3 Easy Ways to Live an Empty, Hollow Life

To be honest, I’m writing this one just as much for myself as I am writing it for you.

Life is merely a measurement of time. When you waste one, you destroy the other. As mortal beings, I think it’s absolutely imperative to keep this in mind at all times.

It’s so easy to get pulled into the gooey seductiveness of “free time,” or “time to kill”. The in-between moments of life, when there isn’t something obvious and clear happening, can feel absolutely smothering. 

Something I often feel in these moments is a sense of weighty inertia. Heaviness and disconnection, as if my body is something to be dragged. My mind arrives at the same thought over and over before pushing it aside, wandering in loose circles that lack a clear beginning or ending.

Over the years I have learned that it’s far easier to prevent yourself from entering this listless state of mind than it is to leave it behind. 

To prevent yourself from entering the self-destructive spiral, there is a simple, threefold recipe: Action, Faith, and Confidence. But if you’re hell-bent on living an empty, uninspiring life—then fear not!

I can tell you exactly how to do it.

How to Live a Life Devoid of Meaning

The first thing you need to do to disenchant your life is to Procrastinate

By procrastinating, you’ll spend more time thinking about what needs to be done than actually doing it. 

Try to immerse yourself in a world of “shoulds” and “should nots”. You’ll create your very own reality that’s totally separate from the real world—a place completely void of “am” or “am not”, “is” or “is not”. 
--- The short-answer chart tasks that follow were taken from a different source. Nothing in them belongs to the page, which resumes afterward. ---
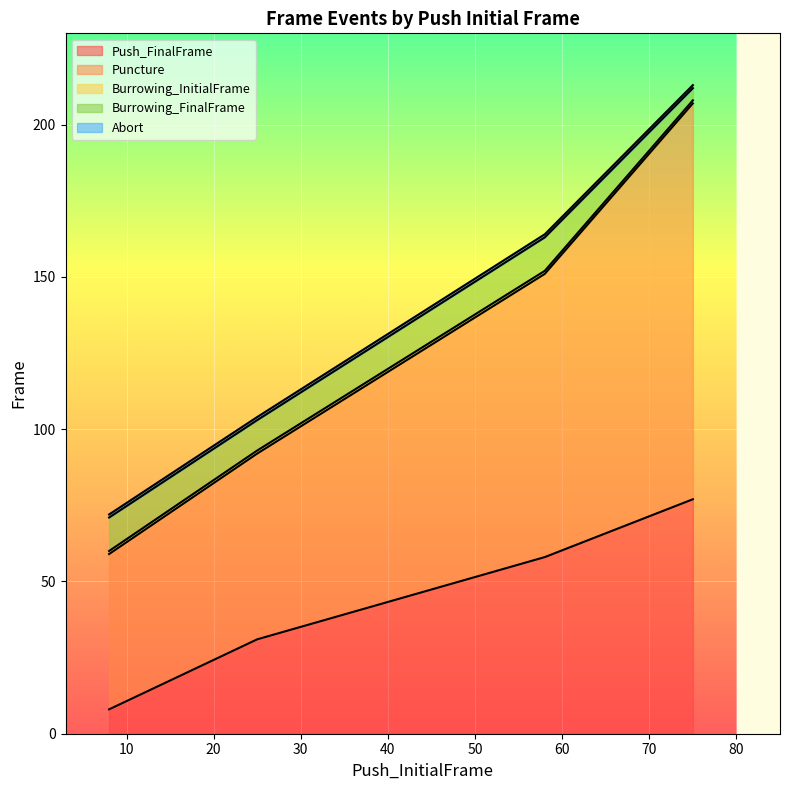

Reading left to right, transcribe all the data shown in this chart.

Push_FinalFrame: 8=8	25=31	58=58	75=77
Puncture: 8=59	25=92	58=151	75=207
Burrowing_InitialFrame: 8=60	25=93	58=152	75=208
Burrowing_FinalFrame: 8=71	25=103	58=163	75=212
Abort: 8=72	25=104	58=164	75=213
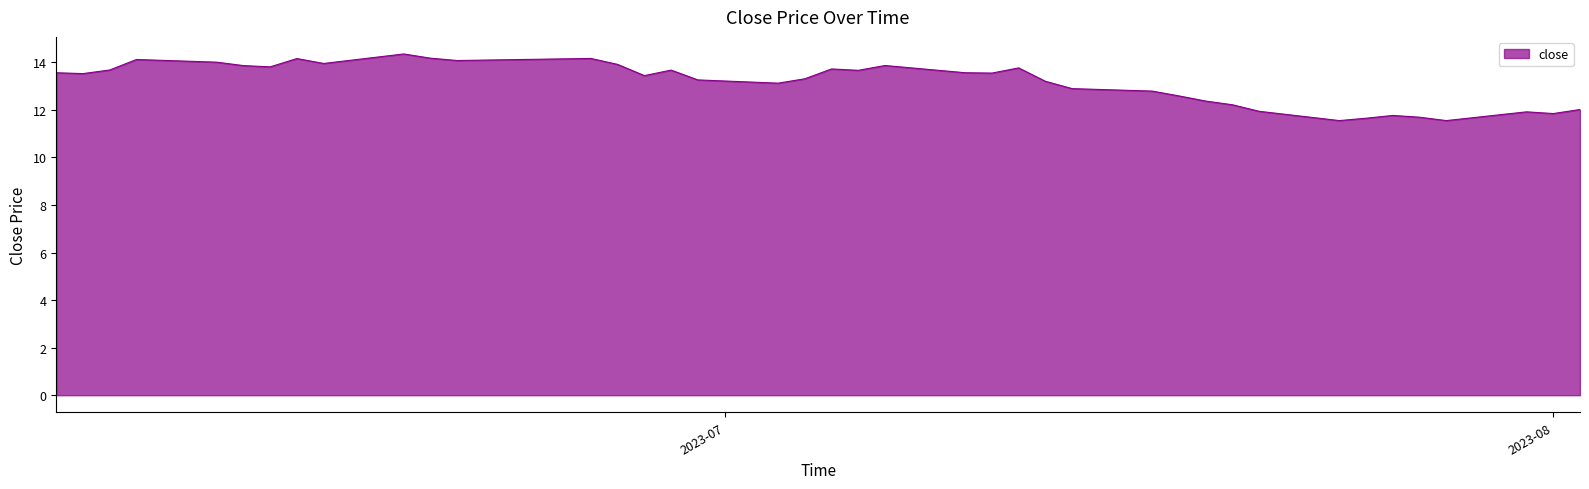

Count the number of categories in the chart.

40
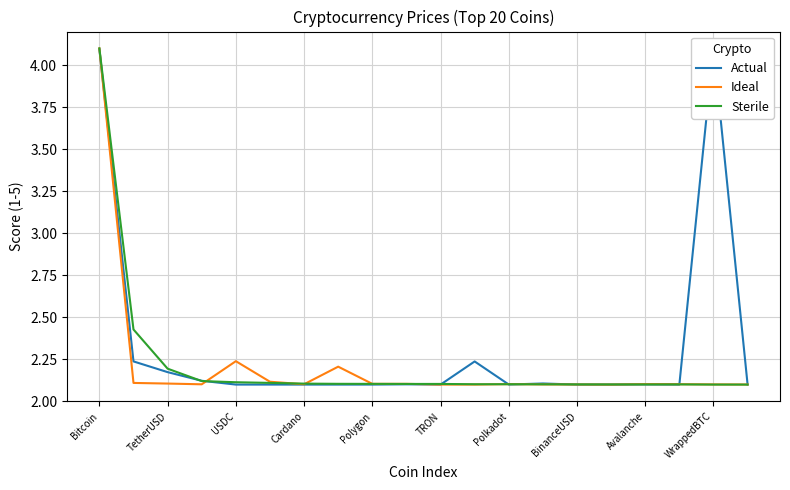

What is the minimum value for Sterile?

2.1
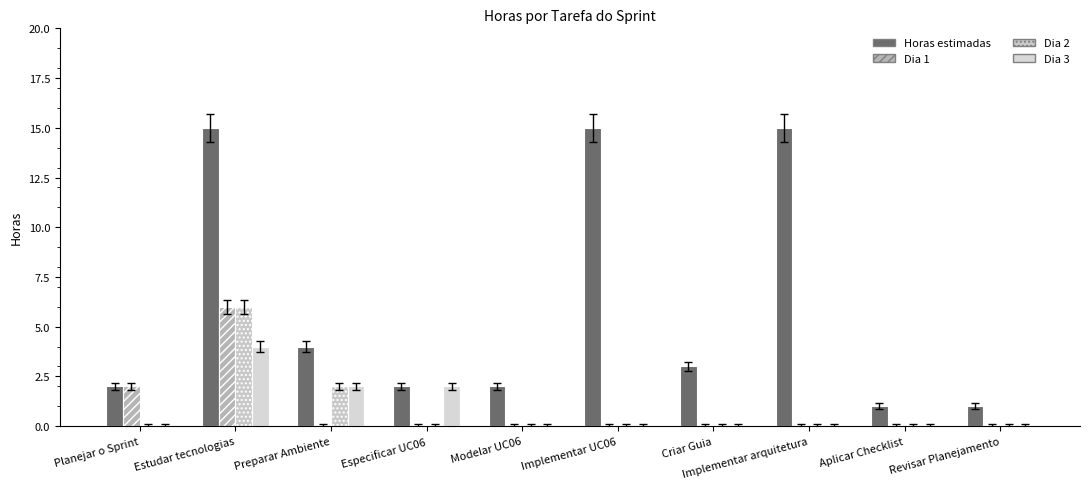

What is the value of the Horas estimadas bar at the 6th from the left?

15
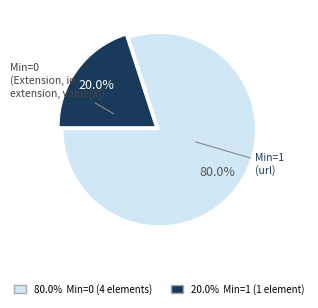

How many segments does this pie chart have?

2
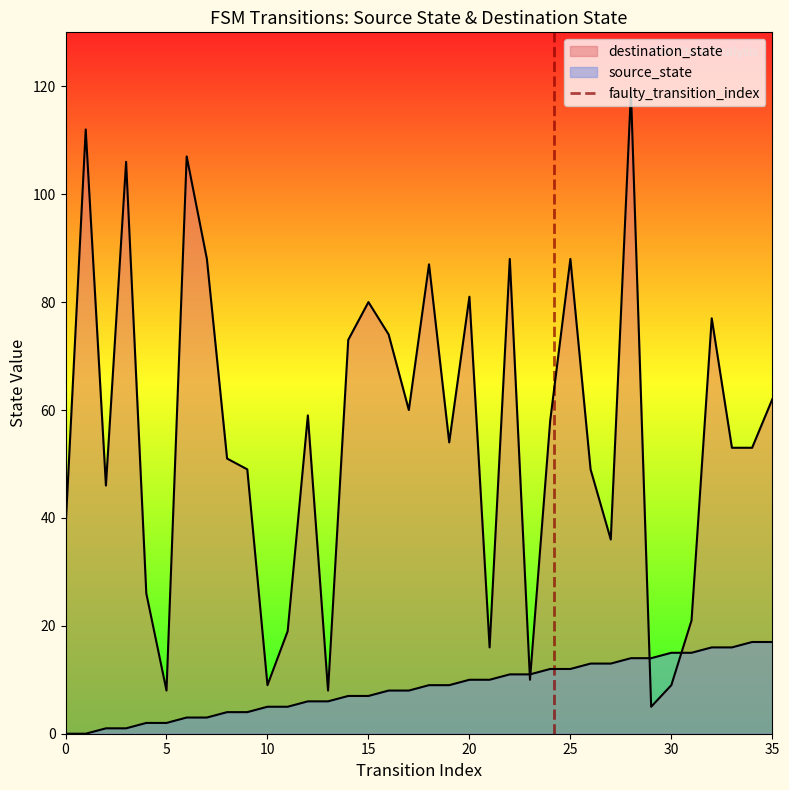

True or false: the data shows 1 at 5.

False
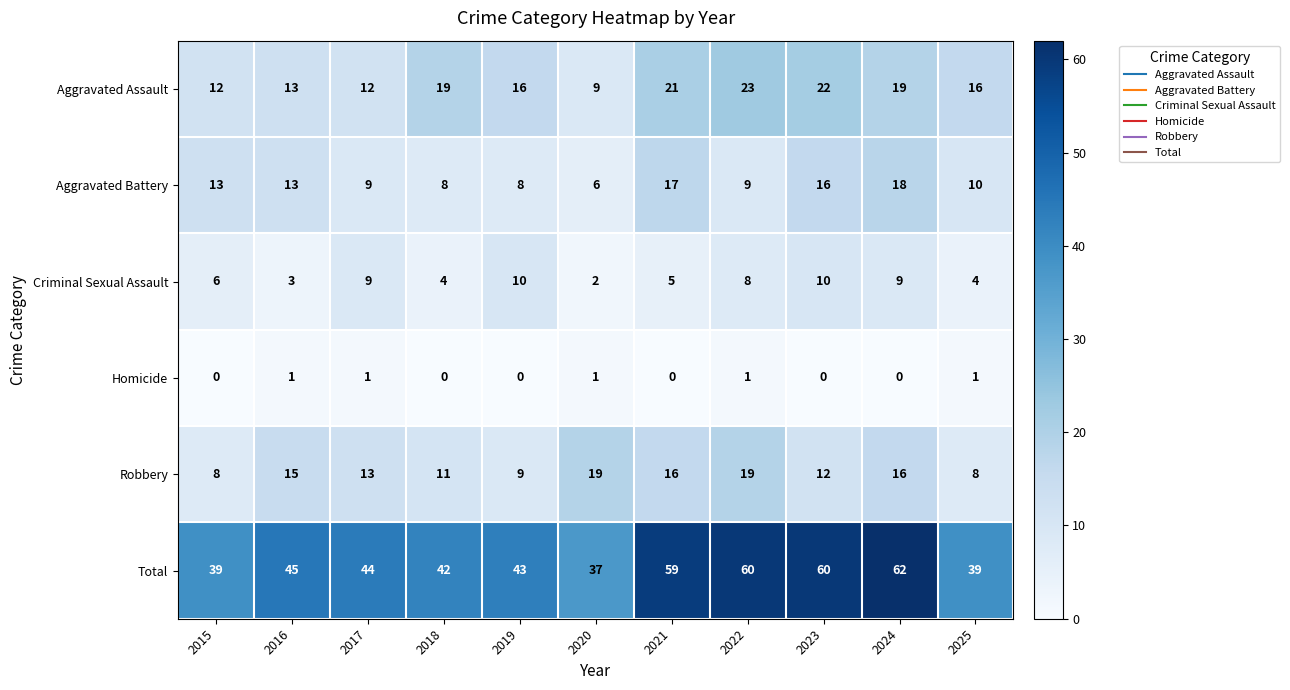

Which series has the largest range (max minus min)?

Total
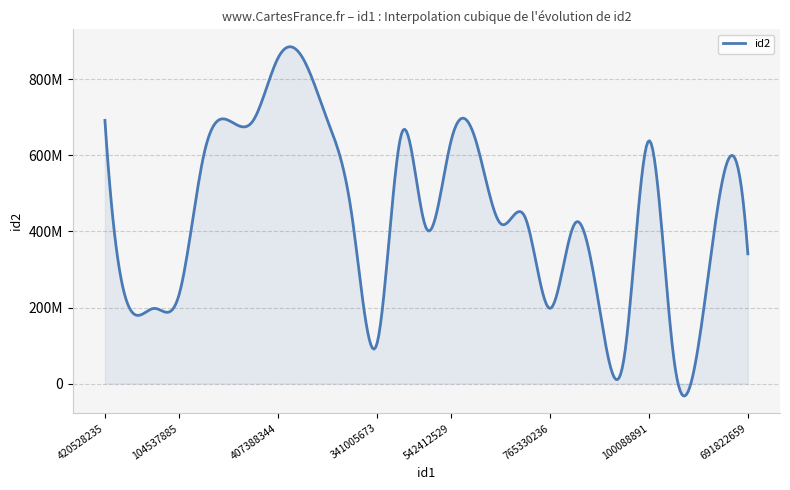

Does the chart display data point markers on the line(s)?

No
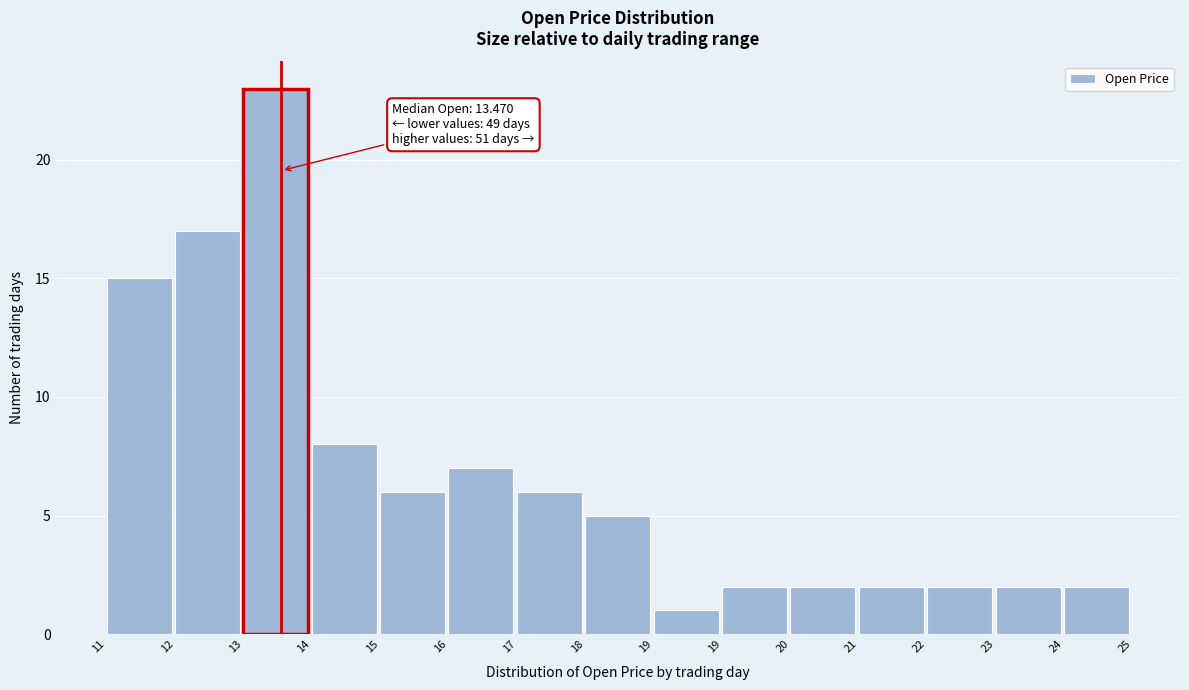

Count the number of categories in the chart.

15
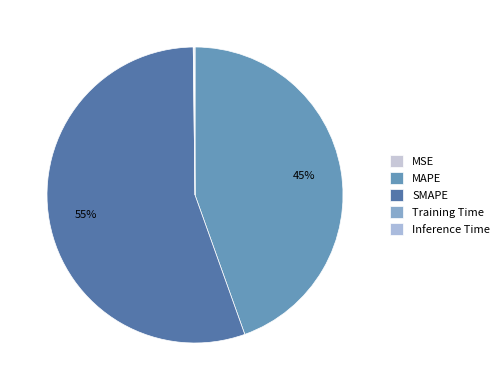

True or false: Inference Time accounts for 0% of the total.

True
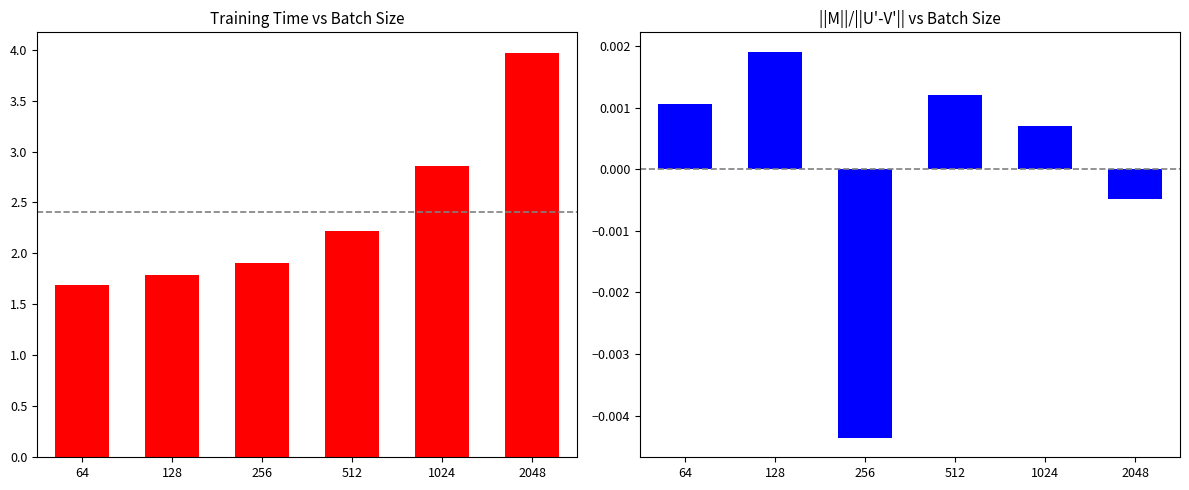

What are all the series names shown in the legend?

Training Time, ||M||/||U'-V'||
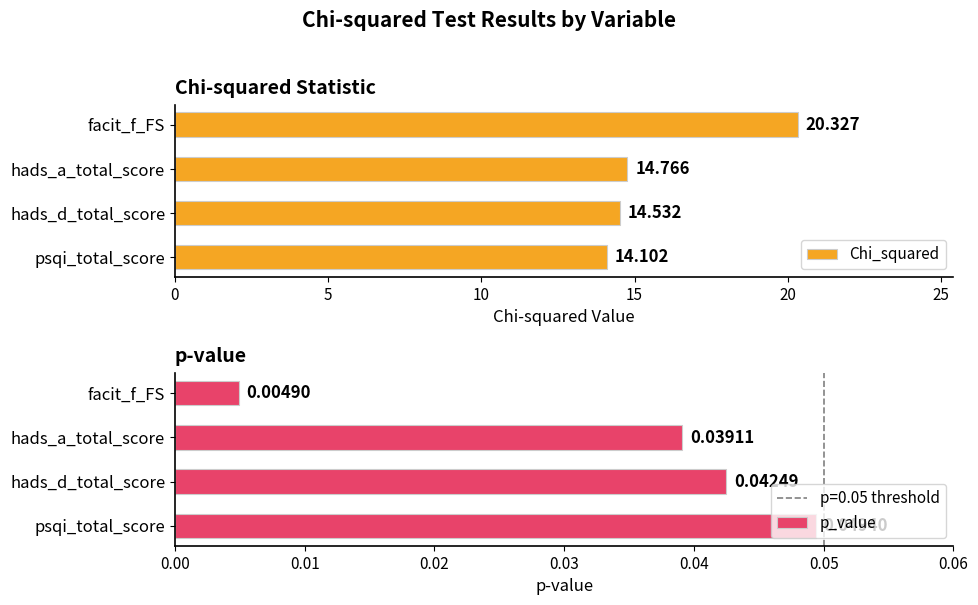

True or false: Chi_squared has a value of 14.1 at psqi_total_score.

True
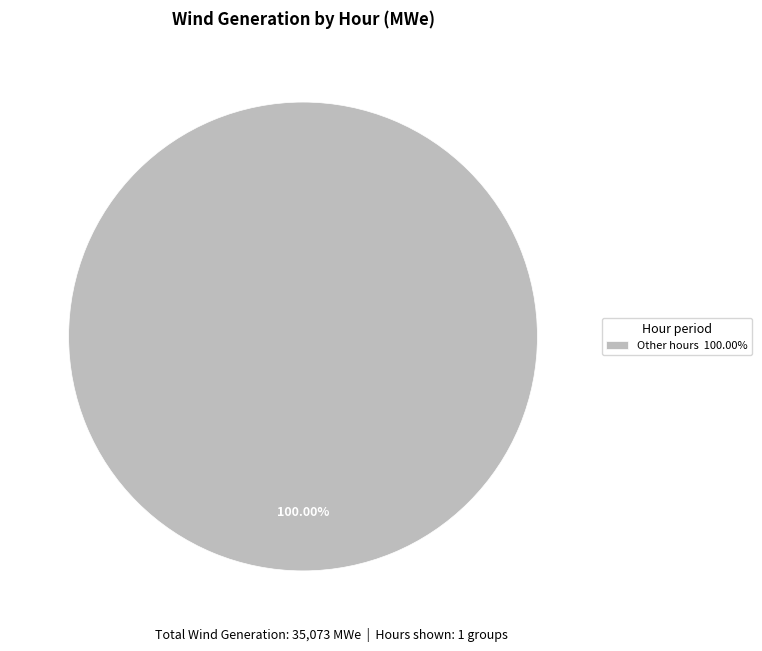

Is there a majority slice in this chart?

Yes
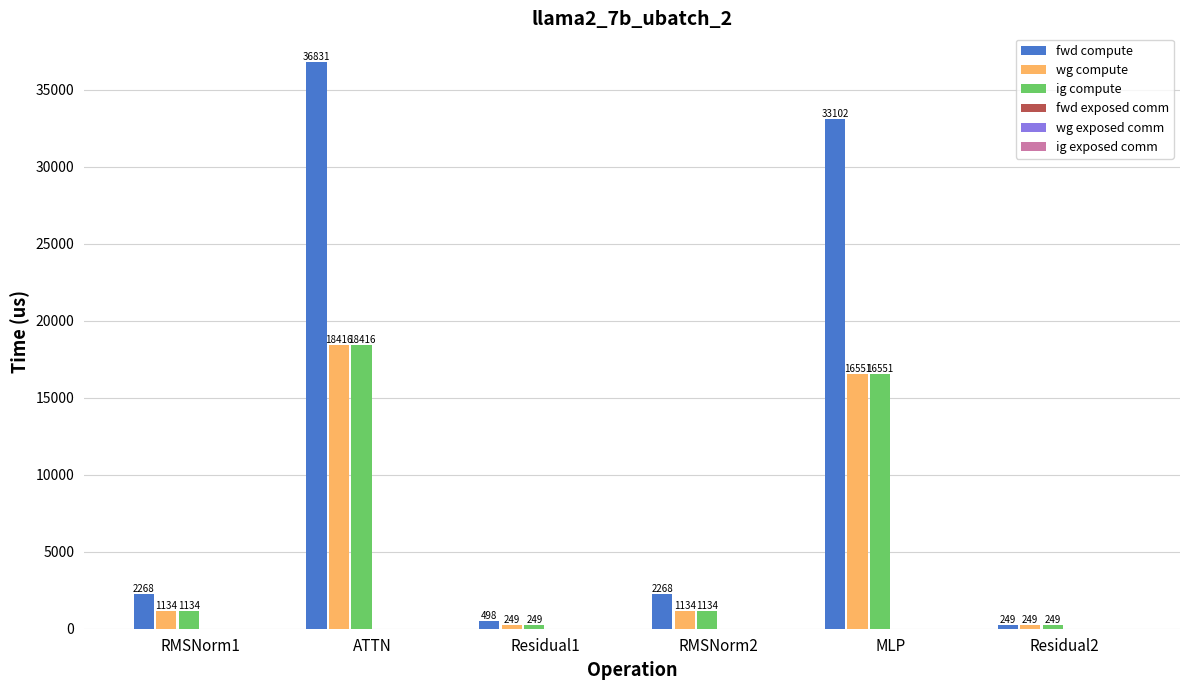

How many bars are there in total?

18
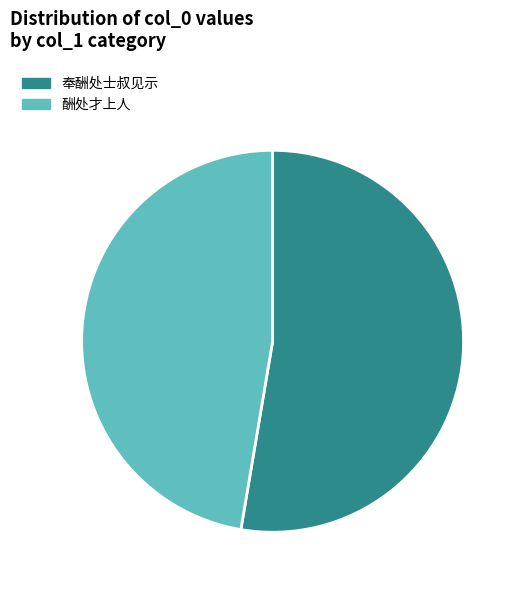

Rank the categories by value from lowest to highest.

酬处才上人, 奉酬处士叔见示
Do your best to avoid what you know needs your attention. Don’t think about the desirable outcomes your actions will bring, and instead focus only on how working isn’t fun. And whatever you do, don’t try to use your ingenuity to figure out ways to make your work enjoyable! 

It helps to reframe opportunities as burdens and obstacles.

Do all this, and eventually you’ll build a habit of avoiding the most important things in your life. 

After you’ve gotten good at procrastinating, it’s time to start engaging in some good old-fashioned Doubt. 

If you can, doubt everything. Doubt the consequences of your choice to procrastinate. Doubt whether the feeling of anxiety that’s bubbling inside your chest is a useful signal to stop doing what you’re doing. Doubt the intentions of others. Doubt whether any of this even matters. Doubt whether the world is a better place with you in it.

Most importantly, doubt your own conscience. Doubt the way you feel about things. Doubt the way you feel about others. 

Do not trust your gut. Don’t believe anything unless there’s unmistakable and indisputable evidence to support it. Be skeptical about everything, all the time. 

By doubting everything, you’ll begin to convince yourself that you don’t know anything for sure. This is a great launching pad for the last thing you need to do to destroy your life.

Seal the deal with the big haymaker: Fear.

Think about everything that could possibly go wrong—but stop yourself right before contemplating how to respond when it does.

Revisit every mistake you’ve ever made, over and over. Criticize yourself constantly. Breathe shallowly and rapidly through your mouth. Convince yourself that everyone, stranger and familiar alike, is judging you every time you leave the house. 

Avoid difficult conversations like the plague. Don’t try to learn new skills. Only stay in familiar, comfortable environments. Cultivate dread like its your most prized possession.

Be afraid that your past choices have set you on a trajectory that you can’t escape. Think about that trajectory as inevitable, and completely ignore how your actions right now determine your trajectory more than anything else.

But most importantly, fear that you aren’t enough. Be afraid of the possibility that “I am” is not a complete sentence. Spend so much time dwelling on what could happen that you never have the faintest idea about what you’re doing right now.

Live in the future. Don’t look around you. Don’t feel that you are exactly where you are, exactly when you should be there. Don’t notice all the meaningful little details that surround you. Don’t think about how you’ll only ever be here, and it will only ever be now. 

Whatever you do, don’t think about love. Don’t think about the times that your heart swelled so big that it started pushing into your throat. Don’t tell people how you feel. Don’t write your thoughts down in a journal. And do not—I repeat, DO NOT—let go of everything that causes you suffering. Hold onto it with all your might. In fact, build your identity around it. Make this anguish a crucial part of who you are, despite everything that indicates to the contrary.